The Federal Bank has created a startup fund with an initial corpus of Rs 25 crore, which the bank mentions is scalable. The bank intends to invest in startups in sectors like digital financial services, biotech, hi-tech farming, healthcare, logistics, ecommerce etc.

According to the Federal Bank, it will focus on projects in Kerala and Gujarat initially, before funding startups in other states. However, it’s not yet clear if the bank will provide seed funding or fund startups looking to raise further funding. Given that the size of the fund is currently only Rs 25 crore (~ $3.8 million), it’s likely the bank will focus on providing seed funding rather than investing heavily in subsequent rounds.

Note that in March this year, Federal Bank had entered into a partnership with Startup Village and MobME wireless in Kerala to launch the FinTech Accelerator Programme. This program would involve the bank providing startups with access to APIs and other resources, to develop apps in financial technology.

Interestingly, at the end of the accelerator period the startups could demo their products to Federal Bank, MobME, VCs and angel investors. We imagine the bank could use the current fund to fund some of the startups in this accelerator, although one must note that the bank specifically mentions that it will invest in startups outside the financial sector as well.

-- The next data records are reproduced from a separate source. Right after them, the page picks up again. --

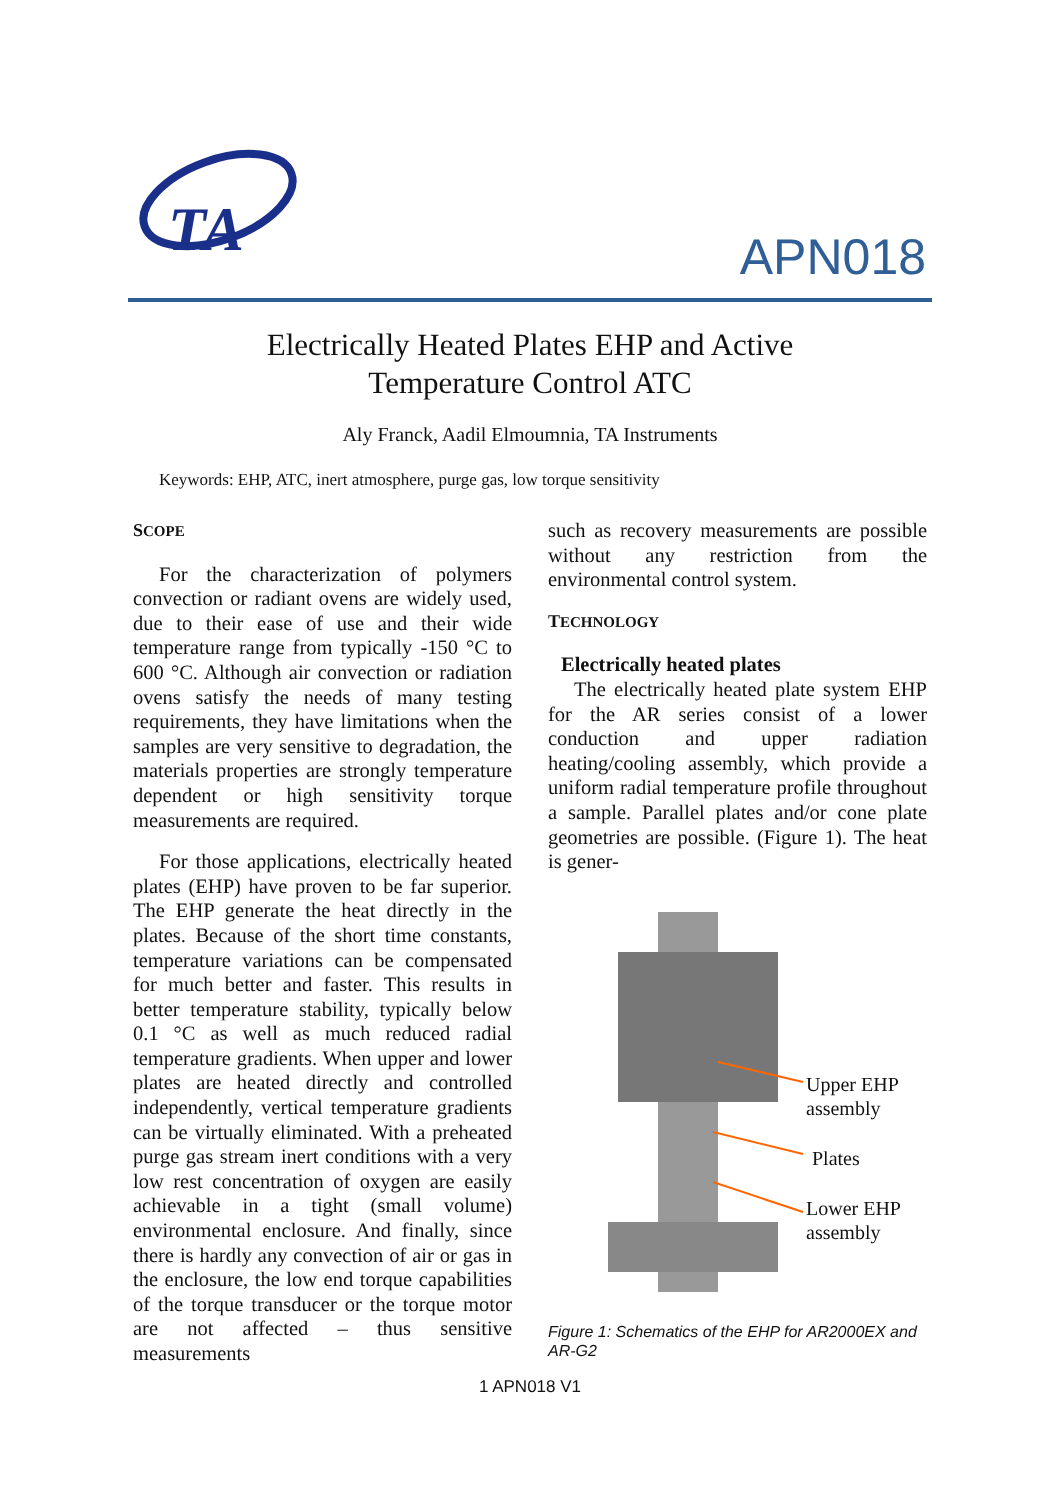TA
APN018
Electrically Heated Plates EHP and Active
Temperature Control ATC
Aly Franck, Aadil Elmoumnia, TA Instruments
Keywords: EHP, ATC, inert atmosphere, purge gas, low torque sensitivity
SCOPE
For the characterization of polymers convection or radiant ovens are widely used, due to their ease of use and their wide temperature range from typically -150 °C to 600 °C. Although air convection or radiation ovens satisfy the needs of many testing requirements, they have limitations when the samples are very sensitive to degradation, the materials properties are strongly temperature dependent or high sensitivity torque measurements are required.
For those applications, electrically heated plates (EHP) have proven to be far superior. The EHP generate the heat directly in the plates. Because of the short time constants, temperature variations can be compensated for much better and faster. This results in better temperature stability, typically below 0.1 °C as well as much reduced radial temperature gradients. When upper and lower plates are heated directly and controlled independently, vertical temperature gradients can be virtually eliminated. With a preheated purge gas stream inert conditions with a very low rest concentration of oxygen are easily achievable in a tight (small volume) environmental enclosure. And finally, since there is hardly any convection of air or gas in the enclosure, the low end torque capabilities of the torque transducer or the torque motor are not affected – thus sensitive measurements
such as recovery measurements are possible without any restriction from the environmental control system.
TECHNOLOGY
Electrically heated plates
The electrically heated plate system EHP for the AR series consist of a lower conduction and upper radiation heating/cooling assembly, which provide a uniform radial temperature profile throughout a sample. Parallel plates and/or cone plate geometries are possible. (Figure 1). The heat is gener-
Upper EHP
assembly
Plates
Lower EHP
assembly
Figure 1: Schematics of the EHP for AR2000EX and AR-G2
1 APN018 V1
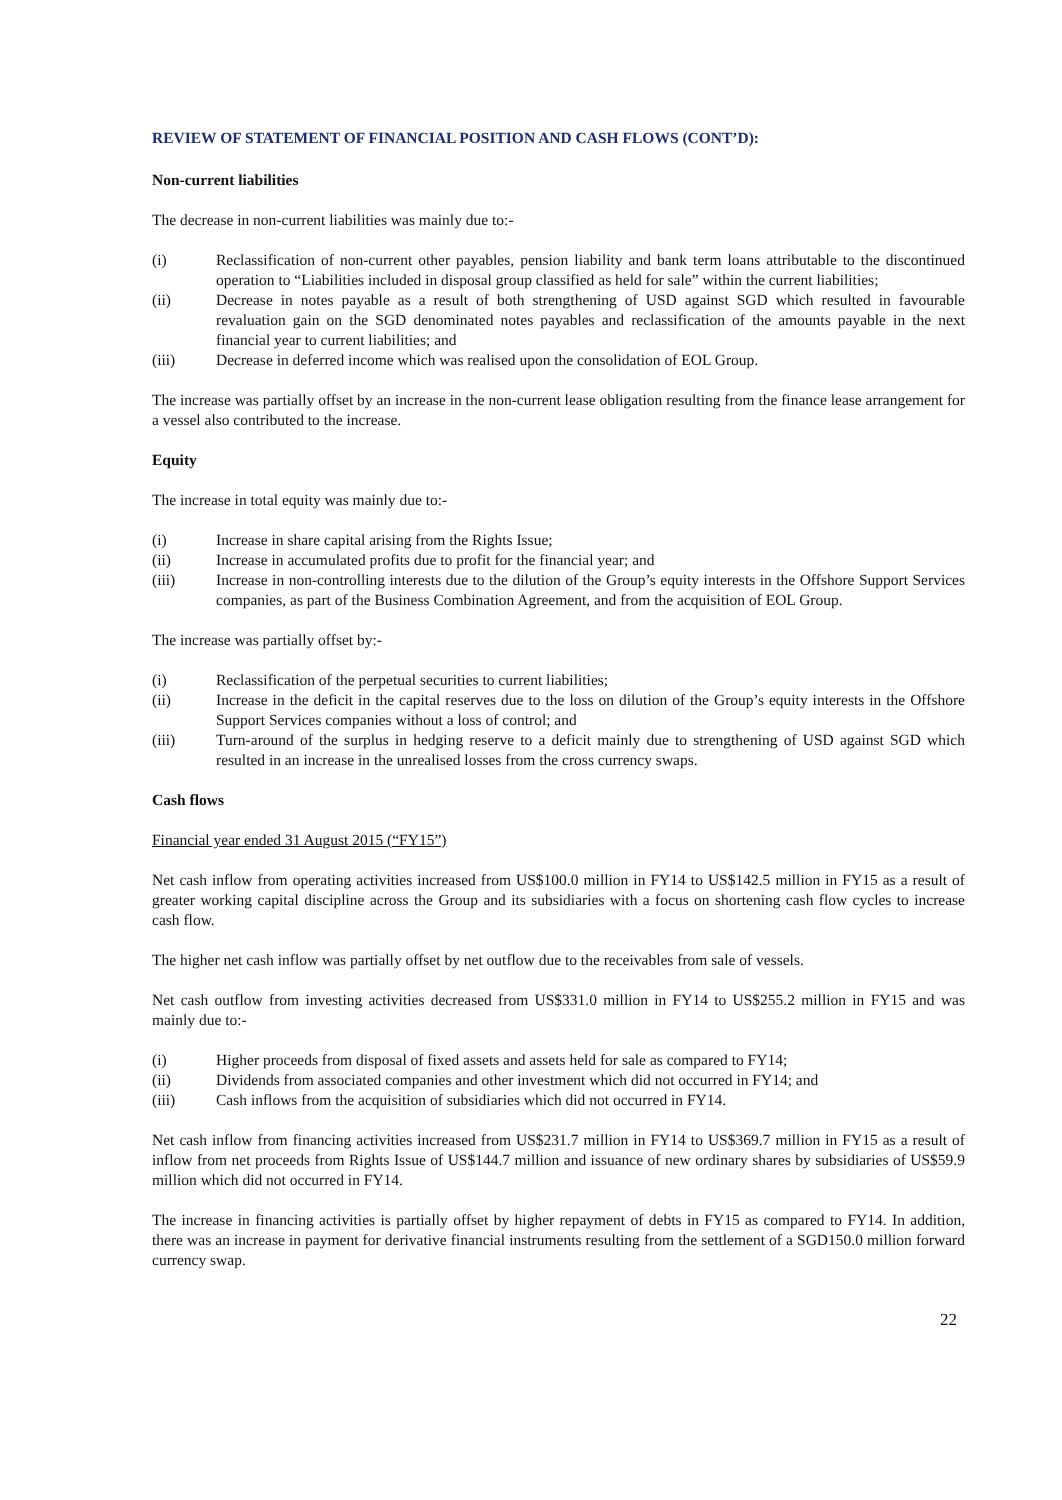REVIEW OF STATEMENT OF FINANCIAL POSITION AND CASH FLOWS (CONT’D):
Non-current liabilities
The decrease in non-current liabilities was mainly due to:-
(i) Reclassification of non-current other payables, pension liability and bank term loans attributable to the discontinued operation to “Liabilities included in disposal group classified as held for sale” within the current liabilities;
(ii) Decrease in notes payable as a result of both strengthening of USD against SGD which resulted in favourable revaluation gain on the SGD denominated notes payables and reclassification of the amounts payable in the next financial year to current liabilities; and
(iii) Decrease in deferred income which was realised upon the consolidation of EOL Group.
The increase was partially offset by an increase in the non-current lease obligation resulting from the finance lease arrangement for a vessel also contributed to the increase.
Equity
The increase in total equity was mainly due to:-
(i) Increase in share capital arising from the Rights Issue;
(ii) Increase in accumulated profits due to profit for the financial year; and
(iii) Increase in non-controlling interests due to the dilution of the Group’s equity interests in the Offshore Support Services companies, as part of the Business Combination Agreement, and from the acquisition of EOL Group.
The increase was partially offset by:-
(i) Reclassification of the perpetual securities to current liabilities;
(ii) Increase in the deficit in the capital reserves due to the loss on dilution of the Group’s equity interests in the Offshore Support Services companies without a loss of control; and
(iii) Turn-around of the surplus in hedging reserve to a deficit mainly due to strengthening of USD against SGD which resulted in an increase in the unrealised losses from the cross currency swaps.
Cash flows
Financial year ended 31 August 2015 (“FY15”)
Net cash inflow from operating activities increased from US$100.0 million in FY14 to US$142.5 million in FY15 as a result of greater working capital discipline across the Group and its subsidiaries with a focus on shortening cash flow cycles to increase cash flow.
The higher net cash inflow was partially offset by net outflow due to the receivables from sale of vessels.
Net cash outflow from investing activities decreased from US$331.0 million in FY14 to US$255.2 million in FY15 and was mainly due to:-
(i) Higher proceeds from disposal of fixed assets and assets held for sale as compared to FY14;
(ii) Dividends from associated companies and other investment which did not occurred in FY14; and
(iii) Cash inflows from the acquisition of subsidiaries which did not occurred in FY14.
Net cash inflow from financing activities increased from US$231.7 million in FY14 to US$369.7 million in FY15 as a result of inflow from net proceeds from Rights Issue of US$144.7 million and issuance of new ordinary shares by subsidiaries of US$59.9 million which did not occurred in FY14.
The increase in financing activities is partially offset by higher repayment of debts in FY15 as compared to FY14. In addition, there was an increase in payment for derivative financial instruments resulting from the settlement of a SGD150.0 million forward currency swap.
22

Banks investing in startups:

– In June, online printing solutions provider Printland raised an undisclosed amount of funding from SIDBI Venture Capital, a fully owned subsidiary of Small Industries Development Bank of India (SIDBI). The platform had previously raised Rs 5 crore in debt and equity also from SIDBI and existing investors Evista Venture Capital and Sanjeev Kakar in September 2013.

– In May, CarDekho raised an undisclosed amount of investment from HDFC Bank, a little over three months after raising Series B funding worth $50 million. The bank has invested in other startups as well, like mPOS solution Mosambee, that raised around $1 million from SIDBI back in 2013.